In a new interview, Pope Francis has revealed his opinion of 10 ways to find peace and happiness. These principles are clearly based on a general understanding of human nature, rather than any religious interpretation, so he offers it to the whole world Catholic and non-Catholic alike. Here they are:
1. Live and let live.
What is to be gained by trying to force others to live as you would have them live? Some might say, “their soul” if this is a religious point of view. Others might claim that it’s important to prevent self harm. I think “let live” implies you should intervene if someone’s life is on the line, but anything else requires a deeper evaluation. Inherent in this first principle is a respect for the dignity of the human person in his or her free will. This is also one of the first principles of John Paul II’s book “Love and Responsibility.” A person’s rational nature and interior life, which gives rise to a sense of freedom in choosing one’s own path, are foundations for the human person’s value and dignity. “Live and let live” seems to be a clear way of respecting this dignity.
2. Give oneself to others.
“If one gets tired, one runs the risk of being egoistic. And stagnant water is the first to be corrupted.” Here is the basic gospel message. From the Church document Gaudium et Spes: “The truth is that only in the mystery of the incarnate Word (Jesus) does the mystery of man take on light… By suffering for us He not only provided us with an example for our imitation, He blazed a trail, and if we follow it, life and death are made holy and take on a new meaning.”
3. Move quietly and peaceful.
Like ”a running river.” The Pope said the elderly have the wisdom to move with “kindness and humility” and have the “calmness of life.”
4. Make time for playing with children, leisure, reading and enjoying art.
“Consumerism has led to the anxiety of losing this culture,” he said. This sentiment echoes the findings from recent research in Positive Psychology. Martin Seligman proposes that five principles are necessary for happiness. Engaging in leisurely and enjoyable activity, accomplishing goals and enjoying healthy relationships, especially with family, are all part of his prescription.

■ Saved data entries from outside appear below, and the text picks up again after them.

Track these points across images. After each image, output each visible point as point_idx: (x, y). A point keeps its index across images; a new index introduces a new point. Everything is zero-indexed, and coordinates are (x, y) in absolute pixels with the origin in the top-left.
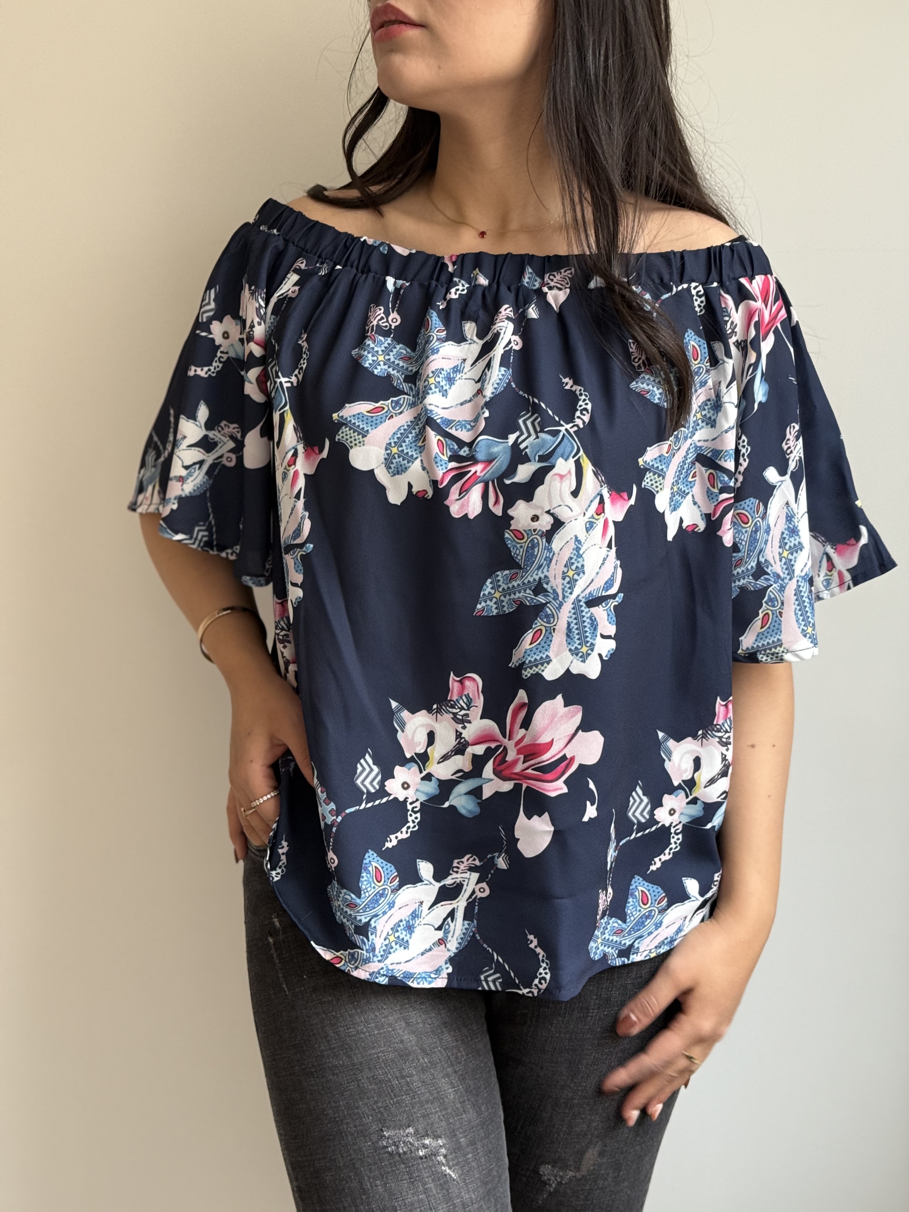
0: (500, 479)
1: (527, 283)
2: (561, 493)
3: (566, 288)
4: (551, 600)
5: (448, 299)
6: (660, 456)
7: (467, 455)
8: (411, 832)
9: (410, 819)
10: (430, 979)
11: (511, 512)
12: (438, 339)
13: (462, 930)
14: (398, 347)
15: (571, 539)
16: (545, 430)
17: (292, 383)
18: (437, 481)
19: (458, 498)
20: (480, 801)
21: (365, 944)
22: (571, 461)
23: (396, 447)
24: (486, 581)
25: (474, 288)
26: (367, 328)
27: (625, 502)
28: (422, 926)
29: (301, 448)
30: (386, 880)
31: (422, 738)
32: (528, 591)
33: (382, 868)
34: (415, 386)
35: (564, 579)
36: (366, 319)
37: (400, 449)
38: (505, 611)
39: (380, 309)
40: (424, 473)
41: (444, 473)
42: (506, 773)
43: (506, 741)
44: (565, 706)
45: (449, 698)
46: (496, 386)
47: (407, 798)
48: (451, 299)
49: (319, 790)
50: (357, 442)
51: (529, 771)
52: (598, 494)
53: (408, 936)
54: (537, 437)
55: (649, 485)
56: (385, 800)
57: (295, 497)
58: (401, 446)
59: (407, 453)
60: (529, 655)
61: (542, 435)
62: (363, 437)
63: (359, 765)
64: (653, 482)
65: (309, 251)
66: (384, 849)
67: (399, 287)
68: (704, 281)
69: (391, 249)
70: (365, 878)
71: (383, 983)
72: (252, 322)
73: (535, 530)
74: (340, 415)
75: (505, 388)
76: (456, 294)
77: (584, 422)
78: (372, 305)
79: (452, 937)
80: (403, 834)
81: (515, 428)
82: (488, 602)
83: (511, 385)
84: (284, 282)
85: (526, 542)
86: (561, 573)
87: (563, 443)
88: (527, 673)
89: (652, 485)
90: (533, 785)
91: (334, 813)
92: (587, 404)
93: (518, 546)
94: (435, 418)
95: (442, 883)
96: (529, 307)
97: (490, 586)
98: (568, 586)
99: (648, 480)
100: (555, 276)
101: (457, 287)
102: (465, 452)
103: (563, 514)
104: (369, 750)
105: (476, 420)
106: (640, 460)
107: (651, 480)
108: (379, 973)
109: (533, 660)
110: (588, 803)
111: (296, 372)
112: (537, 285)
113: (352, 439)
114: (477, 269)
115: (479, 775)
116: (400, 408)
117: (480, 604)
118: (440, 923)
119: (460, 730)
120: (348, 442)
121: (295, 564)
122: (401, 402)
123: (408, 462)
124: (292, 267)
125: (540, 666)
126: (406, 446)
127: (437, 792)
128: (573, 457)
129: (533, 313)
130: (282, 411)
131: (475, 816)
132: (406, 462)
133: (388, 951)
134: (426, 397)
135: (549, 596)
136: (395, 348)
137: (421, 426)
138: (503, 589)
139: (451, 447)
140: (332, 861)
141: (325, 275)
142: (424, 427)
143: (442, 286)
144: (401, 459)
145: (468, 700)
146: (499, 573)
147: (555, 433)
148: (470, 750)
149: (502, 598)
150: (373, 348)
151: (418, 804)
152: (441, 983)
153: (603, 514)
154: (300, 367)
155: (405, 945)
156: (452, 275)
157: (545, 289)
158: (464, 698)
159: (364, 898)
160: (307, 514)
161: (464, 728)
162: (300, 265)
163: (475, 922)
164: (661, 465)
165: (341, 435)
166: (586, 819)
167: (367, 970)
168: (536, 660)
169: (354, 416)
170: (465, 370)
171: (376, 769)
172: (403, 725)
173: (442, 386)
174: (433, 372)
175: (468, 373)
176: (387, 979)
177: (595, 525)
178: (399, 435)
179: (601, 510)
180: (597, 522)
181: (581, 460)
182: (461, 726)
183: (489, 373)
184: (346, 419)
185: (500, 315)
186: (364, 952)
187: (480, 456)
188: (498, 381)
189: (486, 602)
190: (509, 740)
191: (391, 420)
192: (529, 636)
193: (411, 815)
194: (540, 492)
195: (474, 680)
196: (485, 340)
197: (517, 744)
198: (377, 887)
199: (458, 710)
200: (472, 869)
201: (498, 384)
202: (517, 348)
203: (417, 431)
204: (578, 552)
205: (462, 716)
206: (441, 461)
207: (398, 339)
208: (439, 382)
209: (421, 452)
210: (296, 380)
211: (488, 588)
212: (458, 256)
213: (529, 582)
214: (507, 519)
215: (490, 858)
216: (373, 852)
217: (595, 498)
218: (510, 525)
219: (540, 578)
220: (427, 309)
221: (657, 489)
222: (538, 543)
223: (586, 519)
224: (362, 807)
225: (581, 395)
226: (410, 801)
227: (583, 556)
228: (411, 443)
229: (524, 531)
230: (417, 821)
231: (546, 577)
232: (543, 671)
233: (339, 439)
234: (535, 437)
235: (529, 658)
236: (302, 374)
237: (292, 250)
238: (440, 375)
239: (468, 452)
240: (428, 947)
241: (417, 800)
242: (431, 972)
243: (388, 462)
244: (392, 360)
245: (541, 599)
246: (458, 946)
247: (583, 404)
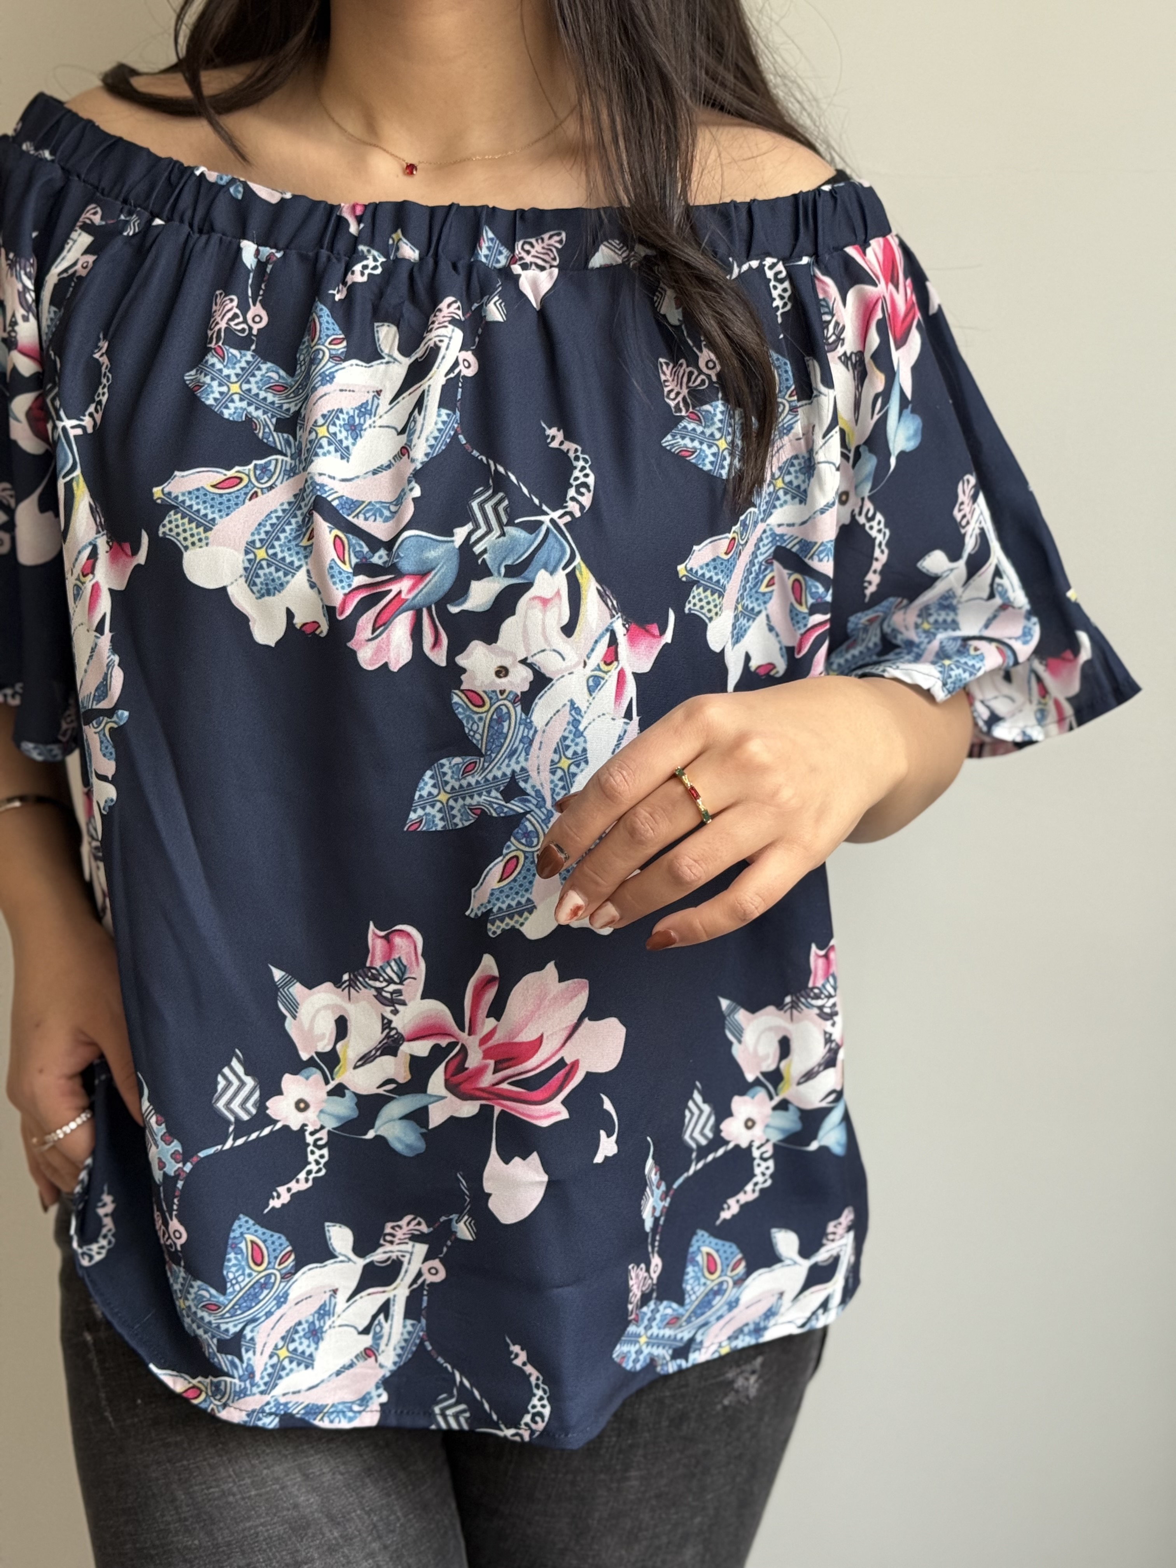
0: (441, 604)
1: (486, 256)
2: (544, 629)
3: (551, 266)
4: (533, 807)
5: (349, 283)
6: (714, 560)
7: (385, 563)
8: (314, 1179)
9: (311, 1158)
10: (350, 1414)
11: (461, 660)
12: (332, 357)
13: (402, 1334)
14: (264, 367)
15: (565, 705)
16: (517, 521)
17: (84, 428)
18: (334, 608)
19: (371, 636)
20: (424, 1130)
21: (236, 1367)
22: (561, 576)
23: (264, 549)
24: (423, 774)
25: (393, 265)
26: (210, 333)
27: (654, 640)
28: (337, 1329)
29: (102, 544)
30: (272, 1260)
31: (326, 1028)
32: (494, 793)
33: (264, 1241)
34: (295, 438)
35: (553, 772)
36: (208, 317)
37: (271, 552)
38: (456, 825)
39: (232, 300)
40: (312, 593)
41: (346, 595)
42: (466, 1087)
43: (464, 1036)
44: (561, 980)
45: (368, 964)
46: (433, 442)
47: (304, 1125)
48: (354, 284)
49: (153, 1120)
50: (195, 539)
51: (505, 1086)
52: (607, 630)
53: (313, 1346)
54: (503, 534)
55: (697, 608)
56: (266, 1131)
57: (96, 631)
58: (273, 547)
59: (283, 559)
60: (498, 899)
61: (511, 530)
62: (206, 531)
63: (220, 1078)
64: (704, 603)
65: (106, 192)
66: (266, 1211)
67: (264, 260)
68: (788, 254)
69: (248, 191)
70: (234, 1262)
71: (271, 1426)
72: (14, 316)
73: (502, 692)
74: (166, 490)
75: (448, 445)
76: (362, 274)
77: (582, 507)
78: (218, 292)
79: (387, 1345)
80: (301, 1184)
81: (466, 517)
82: (429, 809)
83: (458, 440)
84: (67, 247)
85: (487, 711)
86: (549, 763)
87: (546, 544)
88: (495, 929)
89: (702, 607)
90: (511, 1109)
91: (180, 1157)
92: (586, 476)
93: (476, 717)
94: (329, 499)
95: (368, 1260)
96: (489, 301)
97: (431, 782)
98: (561, 784)
99: (696, 600)
100: (532, 246)
101: (365, 263)
102: (380, 557)
103: (549, 664)
104: (237, 1051)
105: (399, 501)
106: (681, 568)
107: (700, 600)
108: (263, 1411)
109: (504, 906)
110: (603, 1133)
111: (92, 409)
112: (503, 261)
113: (188, 534)
114: (399, 231)
115: (424, 1090)
116: (270, 479)
117: (415, 811)
118: (366, 1323)
119: (389, 1016)
120: (181, 538)
121: (102, 742)
122: (272, 467)
123: (286, 575)
124: (77, 220)
125: (516, 917)
126: (280, 546)
127: (355, 1114)
128: (564, 568)
129: (495, 312)
130: (68, 479)
131: (418, 1155)
132: (281, 574)
133: (276, 1374)
134: (312, 461)
135: (529, 801)
136: (259, 369)
137: (305, 510)
138: (453, 788)
139: (358, 549)
140: (177, 1235)
141: (135, 235)
142: (311, 515)
143: (339, 260)
144: (273, 569)
145: (400, 969)
146: (444, 761)
147: (532, 528)
148: (407, 1049)
149: (451, 803)
150: (220, 371)
151: (323, 1134)
152: (370, 1419)
153: (615, 663)
154: (97, 399)
155: (307, 1361)
156: (356, 240)
157: (516, 269)
158: (393, 964)
159: (231, 1293)
160: (116, 659)
161: (395, 1012)
162: (92, 217)
163: (424, 1321)
164: (717, 574)
165: (169, 526)
166: (599, 1159)
167: (243, 1407)
168: (509, 906)
169: (190, 493)
170: (381, 411)
171: (250, 1082)
172: (294, 1008)
173: (341, 441)
174: (324, 416)
175: (385, 416)
176: (277, 1420)
177: (602, 682)
178: (268, 528)
179: (612, 656)
180: (606, 677)
181: (577, 573)
182: (389, 1009)
183: (420, 419)
184: (176, 497)
185: (440, 315)
186: (236, 1381)
187: (406, 565)
188: (436, 434)
189: (424, 808)
190: (470, 1034)
191: (253, 501)
192: (496, 868)
193: (313, 1152)
194: (509, 627)
195: (408, 935)
196: (413, 358)
197: (483, 1041)
198: (254, 1274)
199: (385, 984)
200: (416, 1238)
201: (436, 438)
202: (470, 373)
203: (300, 519)
204: (576, 728)
205: (392, 993)
206: (340, 573)
207: (264, 354)
208: (335, 434)
209: (306, 557)
210: (92, 423)
211: (427, 785)
212: (365, 206)
213: (495, 778)
214: (454, 673)
215: (445, 1221)
216: (247, 1218)
217: (602, 636)
218: (461, 682)
219: (513, 772)
220: (314, 301)
221: (709, 615)
222: (509, 712)
223: (588, 671)
224: (228, 1145)
225: (577, 458)
226: (310, 1129)
227: (585, 734)
228: (290, 541)
229: (485, 692)
230: (323, 1161)
231: (523, 769)
232: (522, 924)
233: (164, 533)
234: (498, 533)
235: (499, 904)
236: (100, 413)
237: (76, 189)
238: (337, 422)
239: (385, 558)
240: (346, 1361)
241: (322, 1128)
242: (353, 1403)
243: (251, 574)
244: (255, 390)
245: (516, 806)
246: (397, 1359)
247: (580, 475)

5. Share Sundays with family.
Again a call to leisure, and family. Even when Pope Francis criticized the Mafia during his visit to Southern Italy, he praised them for not working on Sunday.
6. Help young people find employment.
The Pope suggested that youth could be taught skilled work, which would allow them the “dignity of bringing home the bacon.” This would help reduce the levels of depression in the young, and ultimately, the number of suicides as well. Makes sense.
7. Look after nature.
He talked about the need to use nature intelligently, to master it but not destroy it. We have to think about nature holistically in our pursuit of happiness. While it is good to use nature for its resources, we need to think about how we ultimately hurt ourselves when we use it with a short-sighted mentality.
8. Rapidly forget the negative.
This seems to be wisdom found naturally among the elderly. For some anyway, they seem to have learned that it’s simply not worth holding onto negative experiences.
9. Respect those who think differently.
This is related to principles 1 and 3. It’s important to engage in dialogue with those who think differently and respect them first as human persons rather than make a fundamental judgment against them because of how they think.
10. Actively seek peace.
Peace doesn’t just come accidentally. This is stressed in Seligman’s work on positive psychology. While some people are naturally disposed towards “flourishing,” as Seligman terms it, well-being can be learned. One must actively engage in the process to attain it.
What are your thoughts? Would you add anything to the Pope’s list?